LA 94
Nací en la esquina noroeste del país, en medio de un desierto a cien kilómetros del Pacífico y, después de un viaje de casi quince años a Monterrey, regresé a Baja California pero más cerquita del mar, a un pueblo fronterizo rodeado de carreteras como los tentáculos de un pulpo para acceder a ciudades más grandes para trabajar, estudiar, pasear o comprar lo que aquí no se encuentra. Y yo no sé de dónde me nació, pero les tengo un respeto profundo, por no decir miedo, a las curvilíneas carreteras de esta región.
Poco a poco me he ido acostumbrando a algunas de ellas a fuerza de irlas transitando una y otra vez, pero hay dos que aún me aceleran el corazón: la Rumorosa, que va de Tecate a Mexicali, la capital del estado, y la ruta estatal 94 que va desde la frontera hasta el condado de San Diego, en California. Se trata de una vía histórica y preciosa, rodeada de vegetación nativa de tonos cobrizos que en invierno reverdecen por las lluvias, granjas y ranchos de cuento y donde si se tiene suerte, uno puede llegar a encontrarse con alguna ardilla o venado cruzando por ahí. Bellísimo… pero tan zigzagueante que pone mis piernitas a temblar, así que cuando la manejo voy siempre acompañada de alguien para ir platicando y armarme de valor.
Cruzarla sola con mis hijos era algo impensable para mí. Pero como las cosas impensables resultan siempre las más interesantes de enfrentar y como cinco años recién cumplidos en Tecate se me hicieron ya más que suficientes para ir y venir con más libertad, el viernes pasado me encomendé a todos los santos, trepé a los chamacos a mi Corolla, le pedí la bendición al Deivid y me arranqué para el gabacho. Vida sólo hay una y si en otras cosas que he temido y conquistado he sentido cómo crezco por dentro, por esta hazaña pienso ir a recoger mi título de doctora en causas imposibles. Ok, no tanto pues, pero sí confieso que esa noche dormí mucho más feliz y con un litro de inspiración para salir al mundo como la Marcela todopoderosa.

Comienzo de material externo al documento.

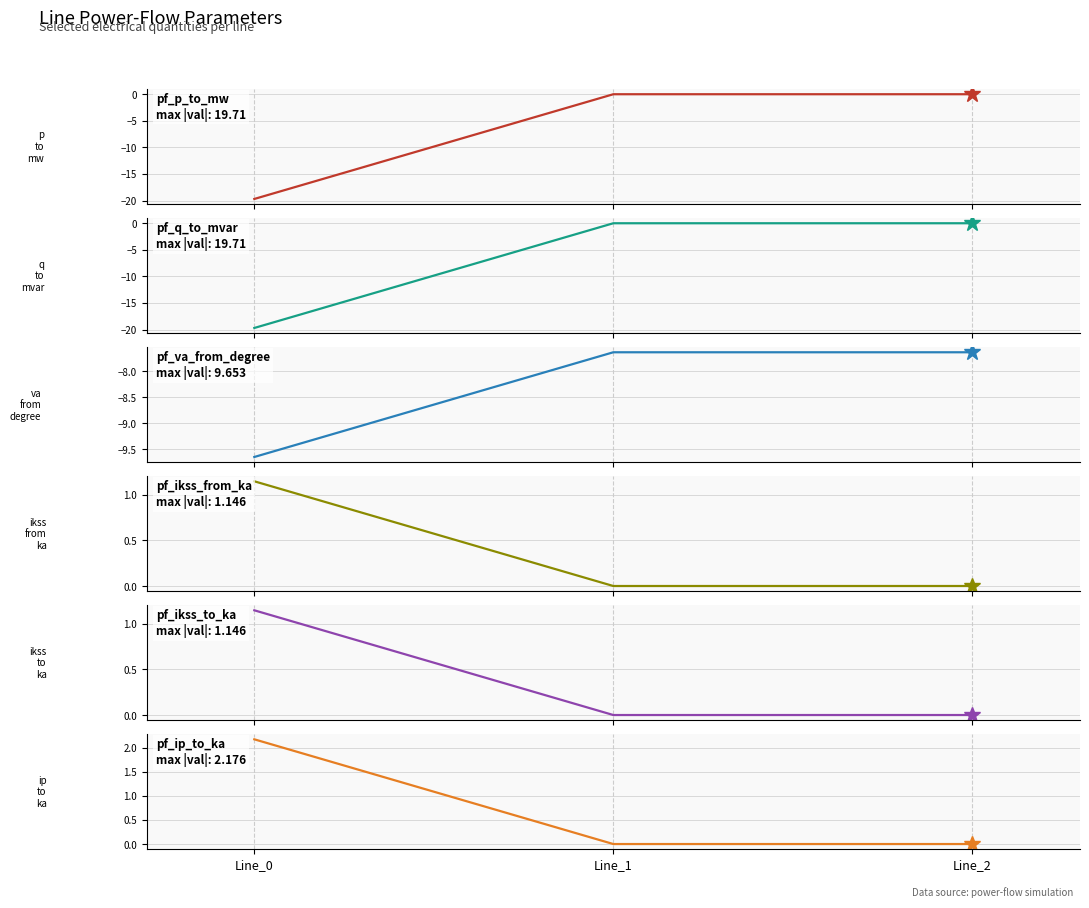

At which category is the sum across all series the highest?

Line_2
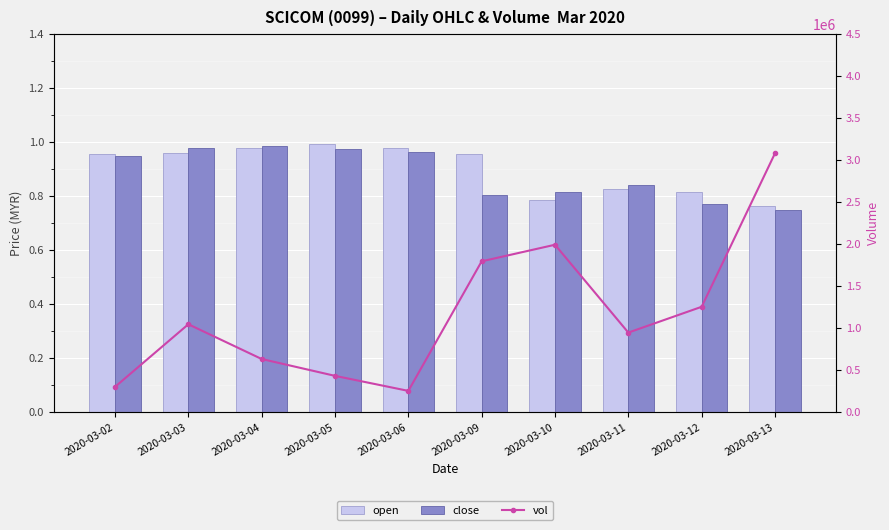

At how many categories does at least one series exceed 1718890?

3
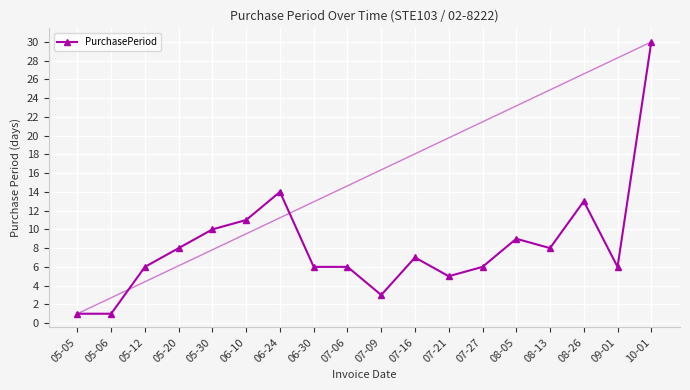

What is the greatest value displayed?

30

Y es que así son los miedos vencidos: puritita gasolina para nuestro poderío. En ningún momento dejé el miedo atrás, pero mientras iba por la serpenteante carretera me acordé de invitarlo a viajar conmigo sin darle chanza de tomar el volante, justo como me aconsejó Elizabeth Gilbert en su libro “Big Magic” y que por cierto encendí en su versión de audiolibro en el trayecto para agarrar valor. No se trata de no tener miedo, explica Gilbert, sino de aceptar su presencia en nuestra vida y advertirle cada vez que nos acompañe en el carro hacia algún nuevo proyecto que puede viajar en el asiento trasero e incluso dar su opinión, pero que sepa que ésta no será tomada en consideración ni contará con el derecho de tocar el mapa, sintonizar el radio o muchísimo menos tomar el control.
Que el miedo no sea ni más grande que nosotros como para paralizarnos ni más pequeño como para dejarlo escondido, sino que esté a nuestro nivel para verlo frente a frente, escuchar lo que tiene que decirnos, tomar lo que haga falta y lo demás dejarlo como parte de una perorata que muy pronto pierda sentido mientras seguimos con nuestros planes. “Todos los días haz algo que te dé miedo”, dice Eleanor Roosevelt… y me gusta seguir su recomendación.
LA FOTO es de David Josué, conquistador de la 94 mucho antes que yo, hasta con bicicleta.